*Work item A*
Answer these questions from the Thor film article, one per line:
(i) Who wrote the music for the film?
(ii) What is the film's running time?
(iii) Which studio in Hamburg handled rendering, lighting, and compositing?
*Work item B*
Write the next few sentences of the Thor film article, picking up after its final sentence.

- Directed by: Oskar Jonasson Toby Genkel Gunnar Karlsson
- Written by: Friðrik Erlingsson
- Produced by: Hilmar Sigurdsson Arnar Thorisson
- Starring: Justin Gregg Paul Tylak Nicola Coughlan Liz Lloyd Alan Stanford Emmett J. Scanlan J. Drew Lucas Mary Murray Lesa Thurman Gary Hetzler Hillary Kavanagh
- Edited by: Elísabet Ronaldsdóttir
- Music by: Stephen McKeon
- Production companies: CAOZ Ulysses Filmproduktion Magma Films Studio Rakete
- Distributed by: Telepool (Worldwide sales) Sena (Iceland) Koch Media (Germany) ARC Entertainment (United States)
- Release date: October 14, 2011;
- Running time: 79 minutes
- Countries: Iceland Germany Ireland
- Languages: Icelandic English German

= Legends of Valhalla: Thor =

Legends of Valhalla: Thor (Hetjur Valhallar - Þór), also known as Thor: Legend of the Magical Hammer, is a 2011 animated comedy film co-produced by CAOZ, Ulysses and Magma Films. It is an international co-production between Iceland, Germany, and Ireland, and is based on stories about Thor, the god of thunder from Norse mythology. The film is the first full-length animated film to be produced in Iceland, with animation by CAOZ in Reykjavík and rendering, lighting, and compositing done by Studio Rakete in Hamburg. It was released on October 14, 2011, in Icelandic cinemas.

*Rendered images with source text*
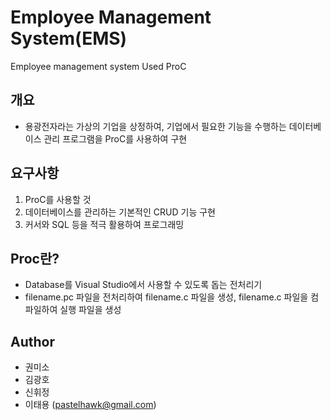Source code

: # Employee Management System(EMS)
 Employee management system Used ProC
 
## 개요
- 용광전자라는 가상의 기업을 상정하여, 기업에서 필요한 기능을 수행하는 데이터베이스 관리 프로그램을 ProC를 사용하여 구현

## 요구사항
1. ProC를 사용할 것
2. 데이터베이스를 관리하는 기본적인 CRUD 기능 구현
3. 커서와 SQL 등을 적극 활용하여 프로그래밍

## Proc란?
- Database를 Visual Studio에서 사용할 수 있도록 돕는 전처리기
- filename.pc 파일을 전처리하여 filename.c 파일을 생성, filename.c 파일을 컴파일하여 실행 파일을 생성

## Author
- 권미소
- 김광호
- 신휘정
- 이태용 (pastelhawk@gmail.com)
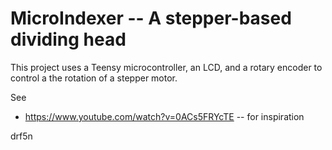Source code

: # MicroIndexer -- A stepper-based dividing head

This project uses a Teensy microcontroller, an LCD, and a rotary encoder to control a the rotation of a stepper motor.

See 

* https://www.youtube.com/watch?v=0ACs5FRYcTE  -- for inspiration

drf5n


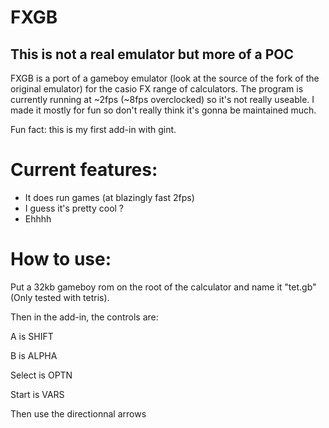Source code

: # FXGB
## This is not a real emulator but more of a POC
FXGB is a port of a gameboy emulator (look at the source of the fork of the original emulator) for the casio FX range of calculators.
The program is currently running at ~2fps (~8fps overclocked) so it's not really useable.
I made it mostly for fun so don't really think it's gonna be maintained much.

Fun fact: this is my first add-in with gint.

# Current features:
* It does run games (at blazingly fast 2fps)
* I guess it's pretty cool ?
* Ehhhh

# How to use:
Put a 32kb gameboy rom on the root of the calculator and name it "tet.gb" (Only tested with tetris).

Then in the add-in, the controls are:

A is SHIFT

B is ALPHA

Select is OPTN

Start is VARS

Then use the directionnal arrows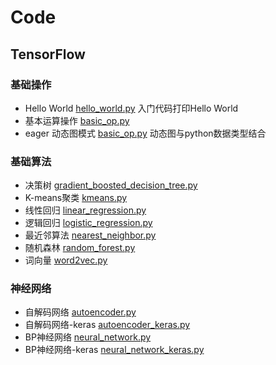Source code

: # Code

## TensorFlow
### 基础操作
- Hello World [hello_world.py](example/01basic_op/hello_world.py) 入门代码打印Hello World
- 基本运算操作 [basic_op.py](example/01basic_op/basic_op.py) 
- eager 动态图模式 [basic_op.py](example/01basic_op/eager_api.py) 动态图与python数据类型结合

### 基础算法
- 决策树 [gradient_boosted_decision_tree.py](example/02basic_model/gradient_boosted_decision_tree.py)
- K-means聚类 [kmeans.py](example/02basic_model/kmeans.py)
- 线性回归 [linear_regression.py](example/02basic_model/linear_regression.py)
- 逻辑回归 [logistic_regression.py](example/02basic_model/logistic_regression.py)
- 最近邻算法 [nearest_neighbor.py](example/02basic_model/nearest_neighbor.py)
- 随机森林 [random_forest.py](example/02basic_model/random_forest.py)
- 词向量 [word2vec.py](example/02basic_model/word2vec.py)

### 神经网络
- 自解码网络 [autoencoder.py](example/03NN/autoencoder.py)
- 自解码网络-keras [autoencoder_keras.py](example/03NN/autoencoder_keras.py)
- BP神经网络 [neural_network.py](example/03NN/neural_network_raw.py)
- BP神经网络-keras [neural_network_keras.py](example/03NN/neural_network_keras.py)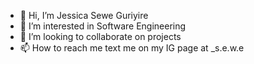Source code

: - 👋 Hi, I’m Jessica Sewe Guriyire
- 👀 I’m interested in Software Engineering
- 💞️ I’m looking to collaborate on projects
- 📫 How to reach me text me on my IG page at _s.e.w.e

<!---
jessicasewe/jessicasewe is a ✨ special ✨ repository because its `README.md` (this file) appears on your GitHub profile.
You can click the Preview link to take a look at your changes.
--->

*Answer space A*
(i) Stephen McKeon
(ii) 79 minutes
(iii) Studio Rakete

*Answer space B*
The film was released on DVD in North America on March 19, 2013 by ARC Entertainment.

==Plot==
The young blacksmith Thor lives happily with his single mother in a peaceful little village. The legend says he is the son of Odin, the King of the Gods. Therefore, the fellow villagers believe that the terrifying Giants will never attack them. But they are terribly mistaken. A Giant army crushes the village and takes the villagers to Hel, the Queen of the Underworld. Thor is knocked out and left behind. He sets out to save his friends with the hammer Crusher - who claims to be a magical weapon!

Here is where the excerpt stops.